Questions fréquentes
Anecdote — pourquoi dit-on que « déclarer un petit sinistre ne vaut pas le coup »
Le système de classes no-fleet japonais fixe la classe de l'année suivante uniquement selon l'existence et le nombre de déclarations, jamais selon le montant indemnisé. Un petit sinistre de quelques dizaines de milliers de yens de réparation abaisse donc la classe de la même façon qu'un sinistre d'un million de yens, dès lors que les deux sont classés « -3 classes ». Plus le coût de réparation est faible, plus la hausse cumulée de prime risque de dépasser l'indemnisation, d'où l'idée répandue que « déclarer un petit sinistre ne vaut pas le coup ».
Au-delà de la baisse de classe elle-même, la durée de majoration est souvent négligée. À classe égale, le taux de remise diffère selon que cette classe a été atteinte sans sinistre ou après une baisse due à une déclaration. Cet écart pèse sur la prime pendant 3 ans après un sinistre à -3 classes, ou 1 an après un sinistre à -1 classe, rendant le coût réel plus élevé qu'une simple baisse de trois classes ne le laisserait penser.

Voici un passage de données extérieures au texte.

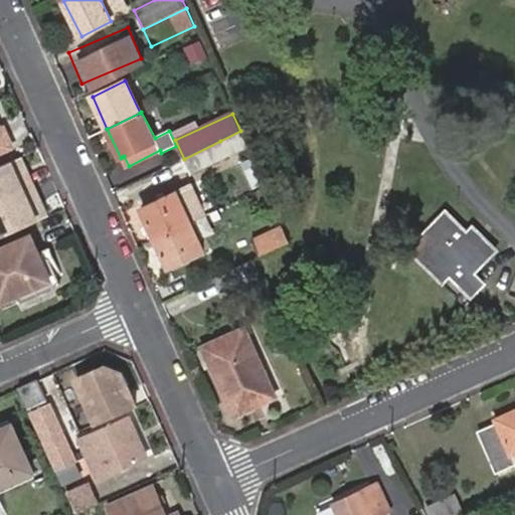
[(0,127),(0,156),(11,152),(0,127)]
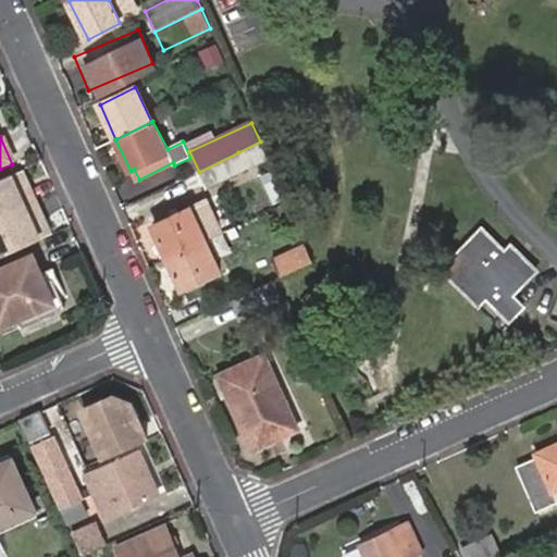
[(238,152),(199,172),(207,188),(246,170),(238,152)]
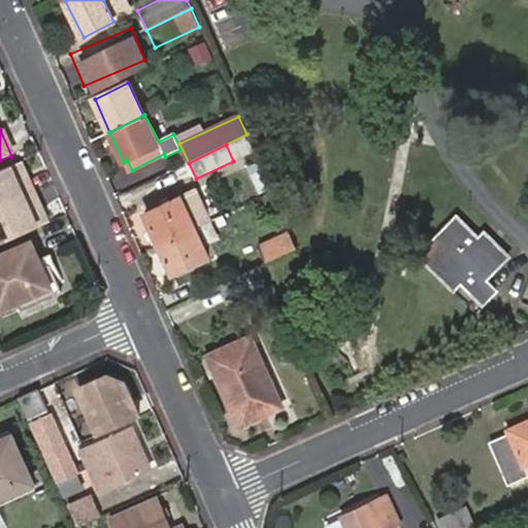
[(0,170),(0,206),(24,197),(15,178),(26,173),(20,162),(0,170)]
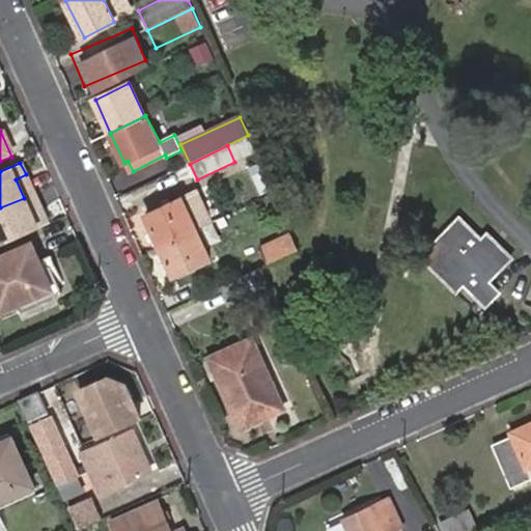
[(262,195),(272,191),(263,171),(253,175),(262,195)]
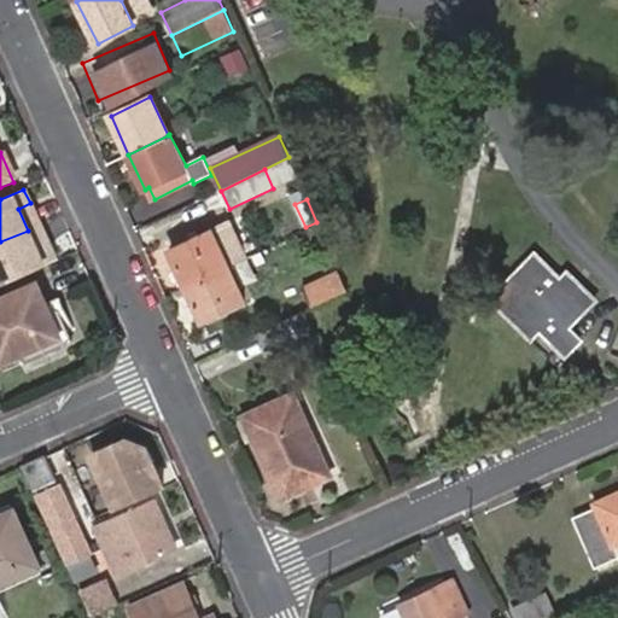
[(211,235),(216,243),(233,234),(229,226),(211,235)]
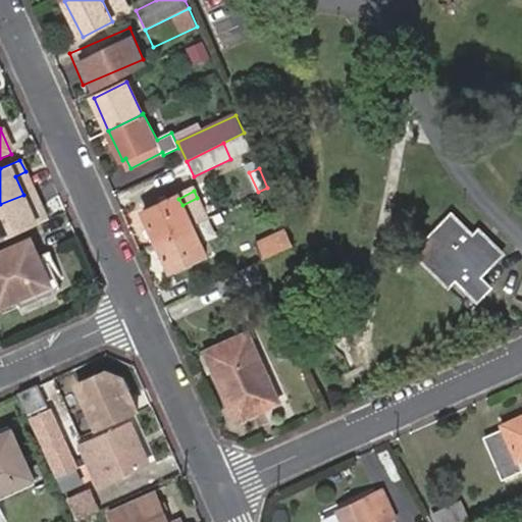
[(23,195),(0,204),(0,241),(47,220),(41,208),(37,210),(29,193),(23,195)]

À l'inverse, pour les sinistres à indemnisation élevée, comme la responsabilité civile corporelle, déclarer reste généralement avantageux même après déduction des hausses de prime futures. Le système de classes portant sur le nombre de sinistres plutôt que sur leur montant, l'intérêt de déclarer est d'autant plus net pour les sinistres coûteux, tandis que l'auto-réparation redevient une option à considérer sérieusement pour les petits sinistres.